Importantly, the court rejected Johnson & Bell's contention that its IOLTA account constituted a deposit account that gave it superior rights. Instead, the court likened the IOLTA to an escrow account, noting that discovery would be necessary to sort out the parties' competing claims.
Why Fiduciary Duty Claims Were Dismissed
However, the court dismissed Zucker's remaining claims. Under Illinois law, attorneys generally owe duties only to their clients—not third parties. Exceptions exist when a client hires an attorney specifically to benefit a third party, but Zucker failed to allege such circumstances.
The court also declined to impose fiduciary obligations based on Rule 1.15 of the Illinois Rules of Professional Conduct, which governs handling of client and third-party funds. While ethical rules can guide attorney behavior, violations do not automatically create private causes of action. As a result, Zucker's breach of fiduciary duty, fiduciary fraud, and accounting claims were dismissed without prejudice.
Key Takeaways for Law Firms and Secured Creditors
This case highlights growing scrutiny of attorney handling of funds in complex commercial disputes. Law firms representing debt-ridden clients must balance duties to their clients with respect for valid third-party security interests. This decision reaffirms that courts will not dismiss conversion claims lightly, especially where secured rights are well-documented. At the same time, the dismissal of fiduciary duty claims preserves the traditional attorney-client boundary, avoiding expanded liability to non-clients.

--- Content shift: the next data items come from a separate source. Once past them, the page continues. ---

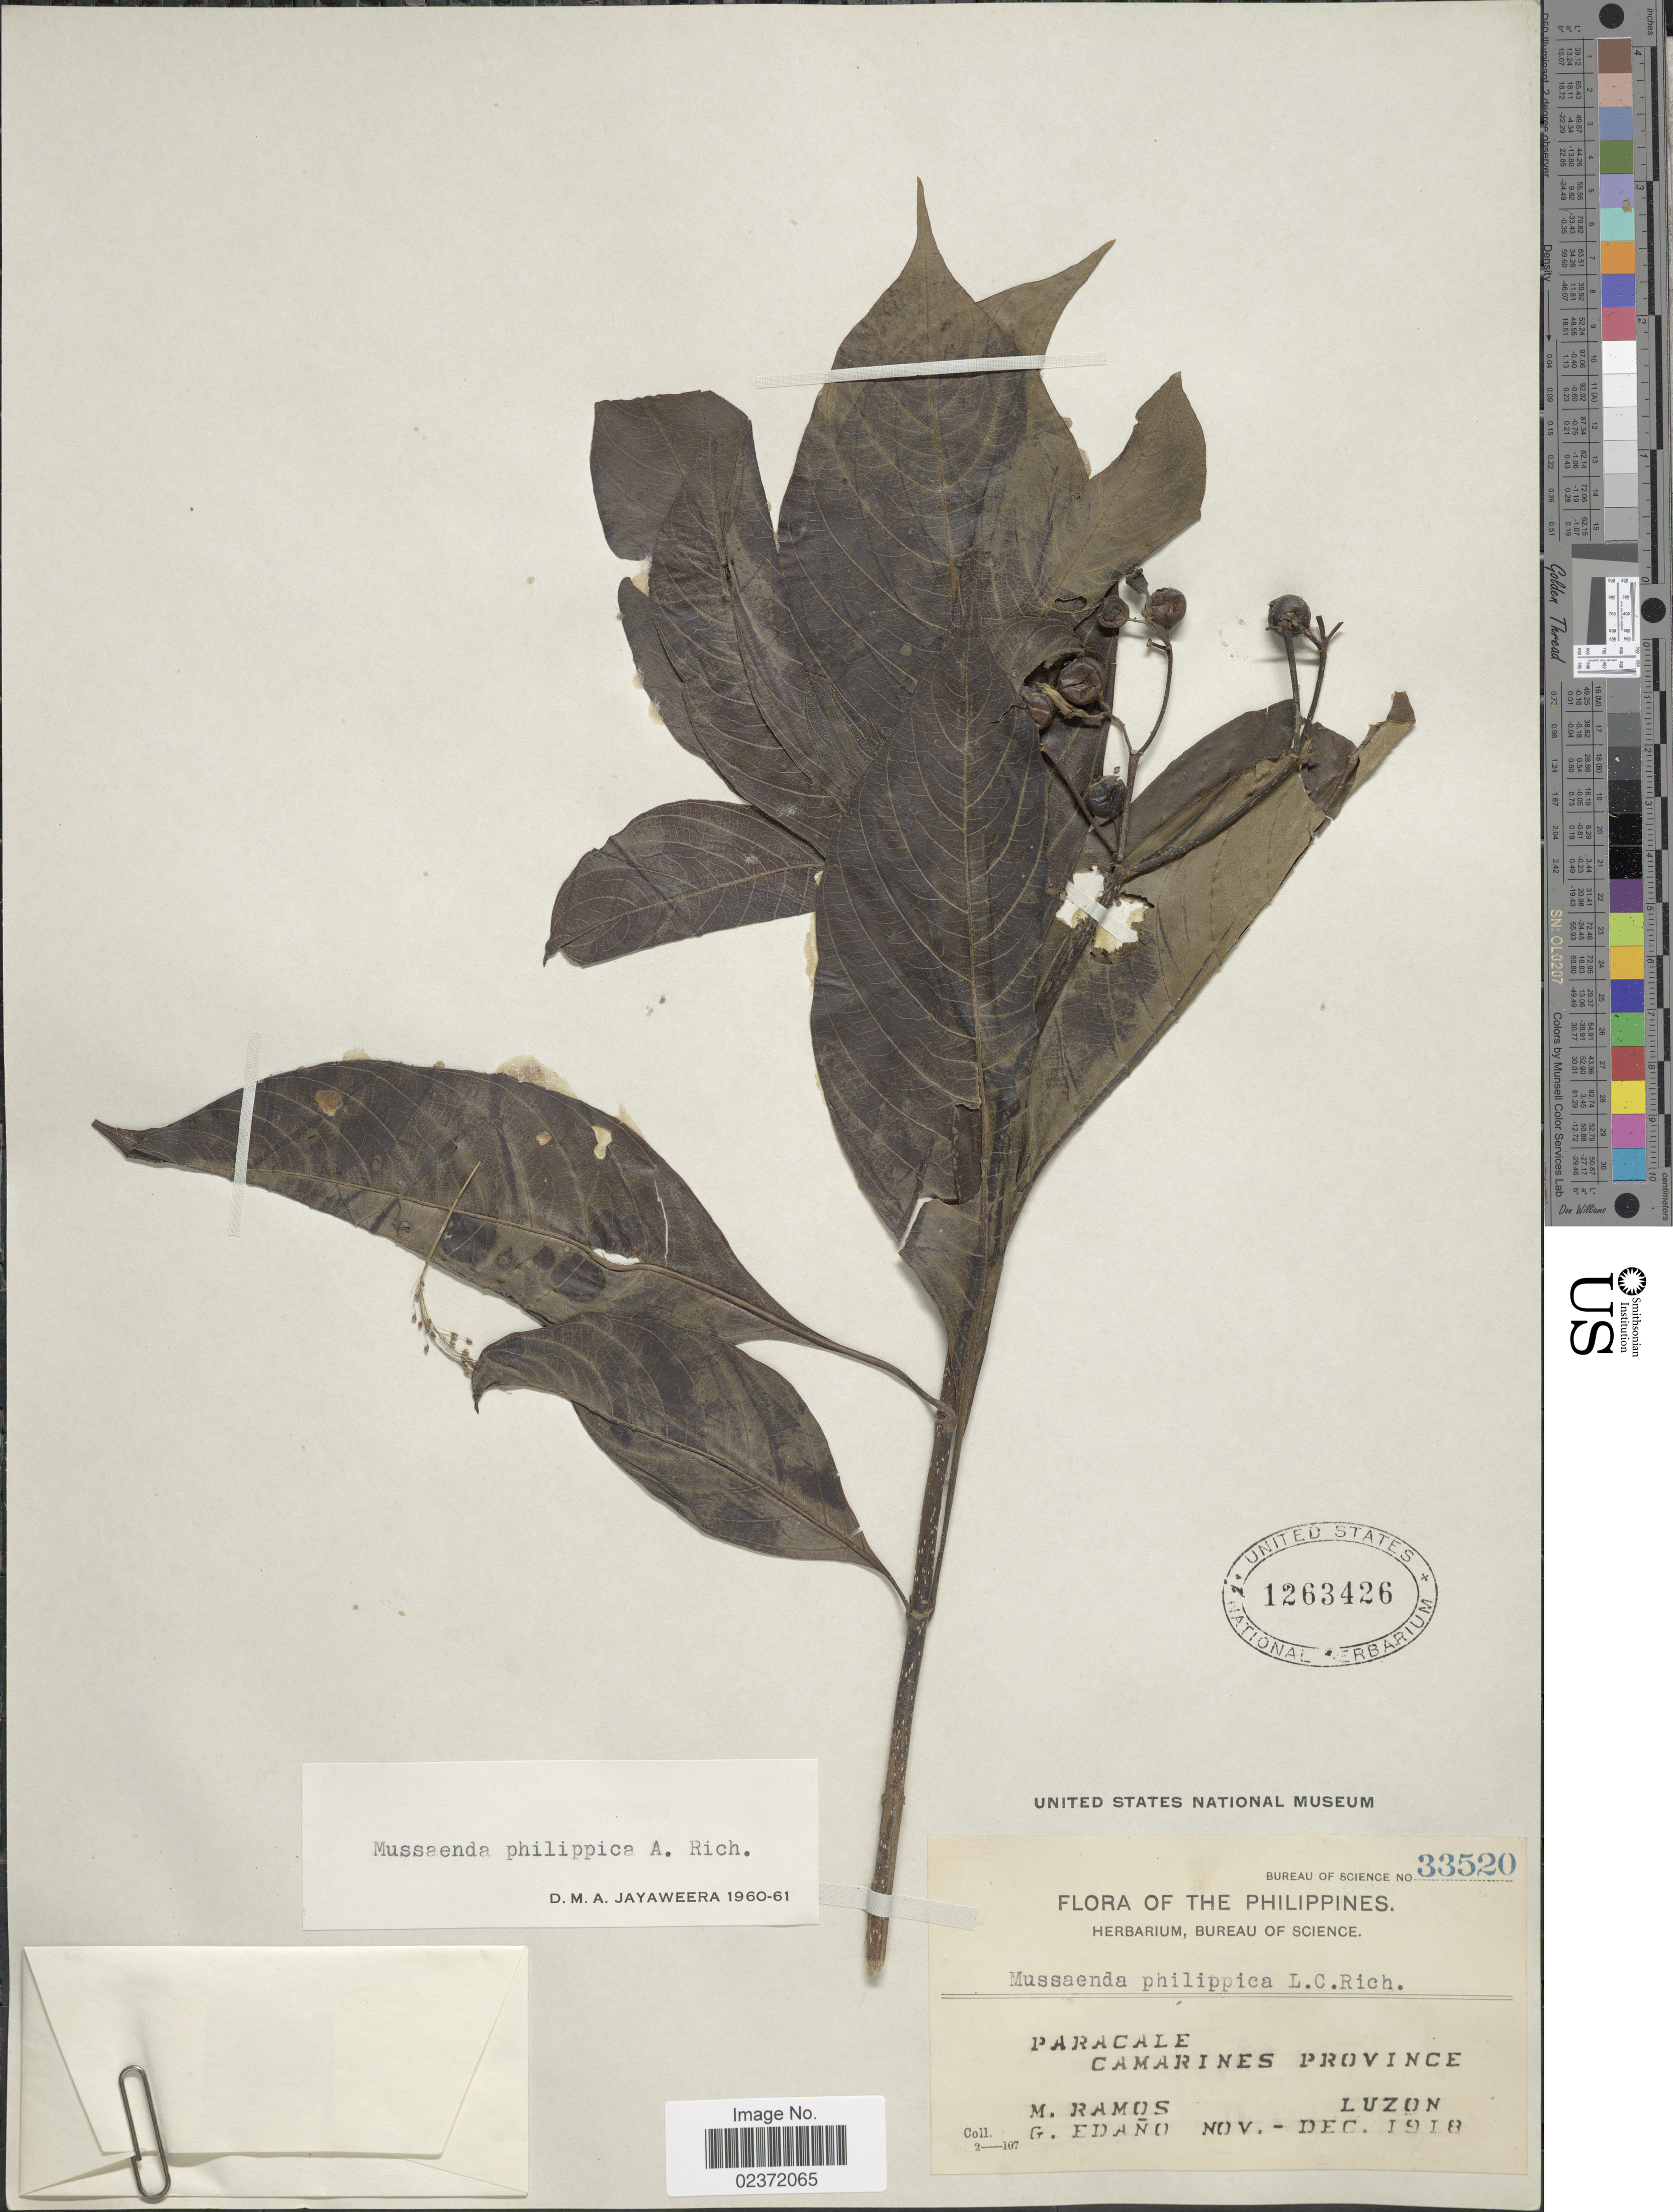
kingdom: Plantae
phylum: Tracheophyta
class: Magnoliopsida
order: Gentianales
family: Rubiaceae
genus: Mussaenda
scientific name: Mussaenda philippica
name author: A. Rich.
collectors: M. Ramos & G. Edaño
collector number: Bureau of Science 33520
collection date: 1918-11/1918-12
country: Philippines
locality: Paracale, Camarines Province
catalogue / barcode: US 1263426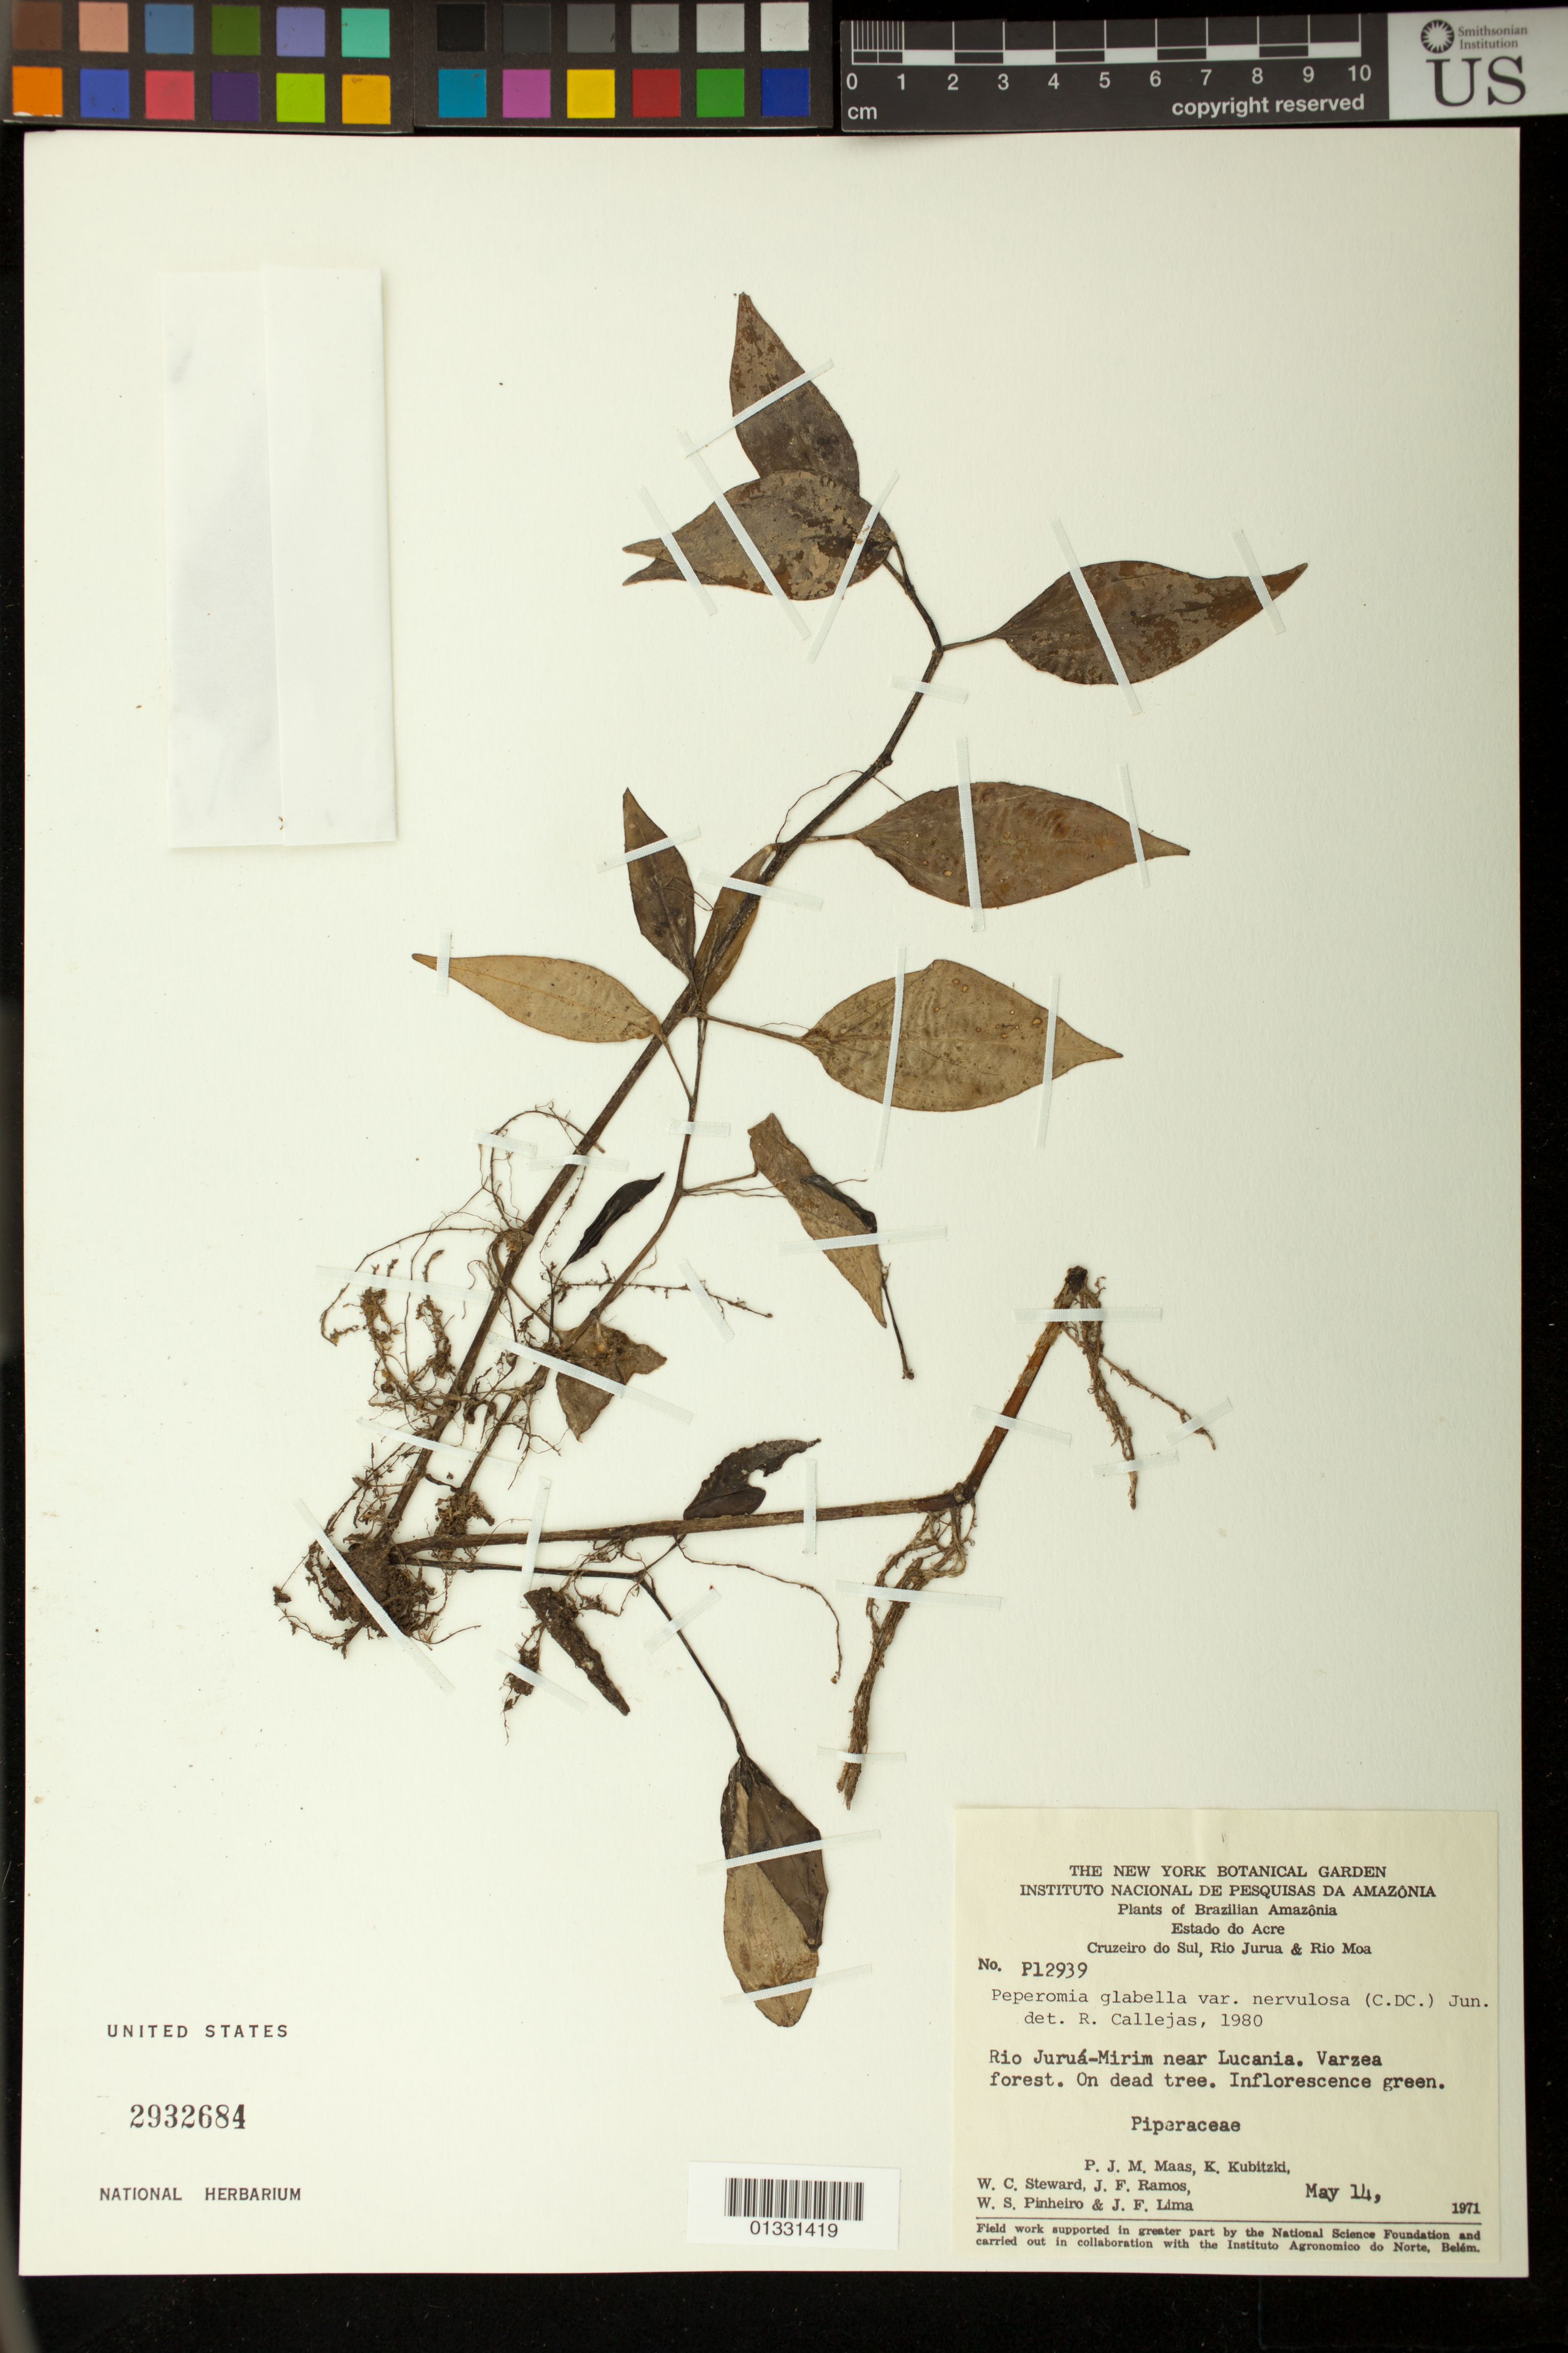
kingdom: Plantae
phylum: Tracheophyta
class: Magnoliopsida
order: Piperales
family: Piperaceae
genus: Peperomia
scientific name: Peperomia glabella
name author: (Sw.) A. Dietr.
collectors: P. Maas, K. Kubitzki, W. C. Steward, J. F. Ramos, W. S. Pinheiro & J. F. Lima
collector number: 12939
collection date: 1971-05-14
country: Brazil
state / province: Acre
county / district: Cruzeiro do Sul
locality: Rio Juruá-Mirim near Lucania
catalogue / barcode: US 2932684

The key takeaway is: IOLTA funds are not immune from dispute. Holding settlement proceeds in an IOLTA does not automatically give the firm superior rights. Courts may view IOLTA accounts more like escrow than deposit accounts. Even if ethical rules don't create causes of action, handling funds in which others claim rights can lead to litigation.
The Zucker v. Johnson & Bell ruling demonstrates the risks attorneys face when controlling settlement funds subject to competing claims. While the court dismissed most of Zucker's claims, it allowed the conversion claim to proceed, signaling that lawyers may be liable when they disburse funds in disregard of valid security interests.
For law firms, the opinion is a cautionary reminder: IOLTA funds are not untouchable, and handling them can invite serious litigation. For creditors, it is reassurance that secured interests in settlement proceeds remain enforceable—even against law firms.